Contexto da Renegociação de Dívidas
O programa foi criado com o objetivo de ajudar cidadãos que enfrentam dificuldades financeiras a reorganizarem suas dívidas bancárias. Até o momento, cerca de 200 mil solicitações foram feitas aos bancos envolvidos, com aproximadamente 100 mil já finalizadas.
A iniciativa é voltada para pessoas cuja renda mensal não ultrapassa cinco salários mínimos, o que equivale a R$ 8.105. O governo também planeja incluir estudantes inadimplentes do Fundo de Financiamento Estudantil (Fies) na renegociação, com previsão de que essa modalidade esteja ativa ainda esta semana.
Adicionalmente, Durigan mencionou que uma versão do programa destinada a consumidores que mantiveram suas contas em dia está em desenvolvimento, mas essa proposta será apresentada em um momento posterior. A prioridade atual, segundo o ministro, são os consumidores inadimplentes.
Detalhes do Programa
O Desenrola 2.0 permite a renegociação de dívidas atrasadas, com condições vantajosas, como descontos de até 90% e juros máximos de 1,99% ao mês, além de prazos que podem chegar a 48 meses. Cada consumidor pode renegociar até R$ 15 mil em dívidas por banco, utilizando também parte do saldo do FGTS para a quitação das contas.

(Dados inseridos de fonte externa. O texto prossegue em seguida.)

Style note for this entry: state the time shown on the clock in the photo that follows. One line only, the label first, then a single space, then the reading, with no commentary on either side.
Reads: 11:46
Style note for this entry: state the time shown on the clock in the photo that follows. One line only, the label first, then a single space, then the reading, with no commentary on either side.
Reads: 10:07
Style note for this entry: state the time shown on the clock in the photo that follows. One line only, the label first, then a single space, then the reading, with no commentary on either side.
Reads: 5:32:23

O novo Desenrola foi segmentado em quatro modalidades: Famílias, Fies, Empresas e Rural. Com esse abrangente esforço, o governo visa mobilizar a população para a renegociação e redução da inadimplência no país.

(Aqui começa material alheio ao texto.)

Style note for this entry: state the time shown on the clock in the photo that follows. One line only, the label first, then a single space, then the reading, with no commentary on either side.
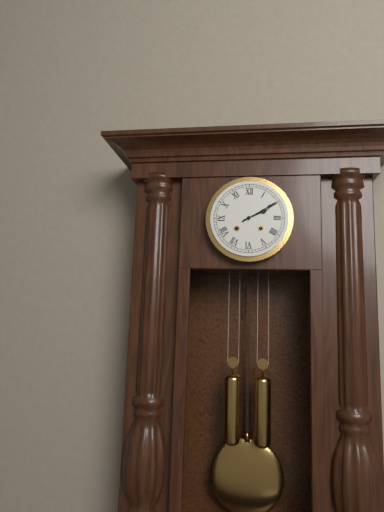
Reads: 2:10
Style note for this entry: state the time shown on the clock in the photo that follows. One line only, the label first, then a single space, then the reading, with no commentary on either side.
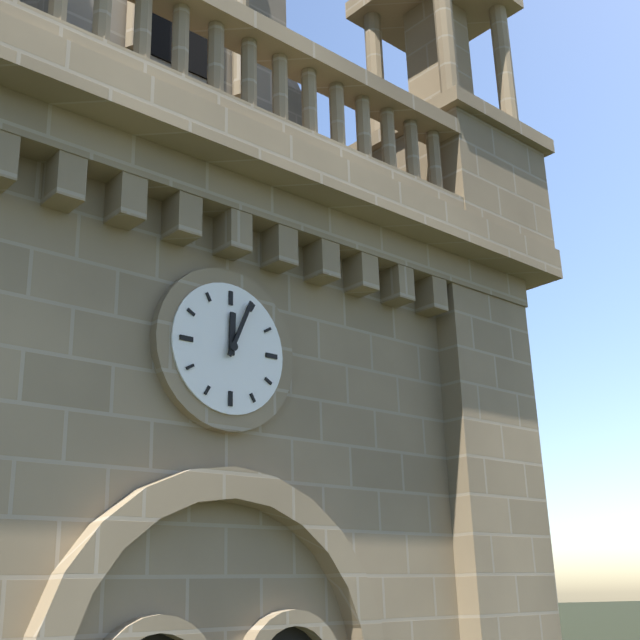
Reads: 12:04
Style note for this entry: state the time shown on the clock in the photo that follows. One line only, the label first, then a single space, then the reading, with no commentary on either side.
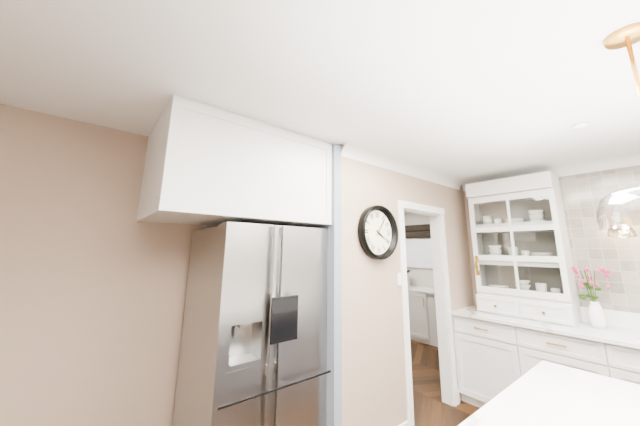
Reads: 4:06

No que diz respeito ao Fies, condições diferenciadas estão sendo oferecidas para os estudantes dependendo do tempo de atraso, com a possibilidade de descontos que podem chegar até 99% para aqueles que estão inscritos no CadÚnico.
O cenário econômico atual, caracterizado pelo alto nível de endividamento das famílias brasileiras, motiva essa ação. Dados do Banco Central revelam que uma porção significativa da renda dos consumidores está comprometida com dívidas, principalmente em modalidades com taxas elevadas. A meta do governo é renegociar um total de R$ 42 bilhões em dívidas durante a duração do programa.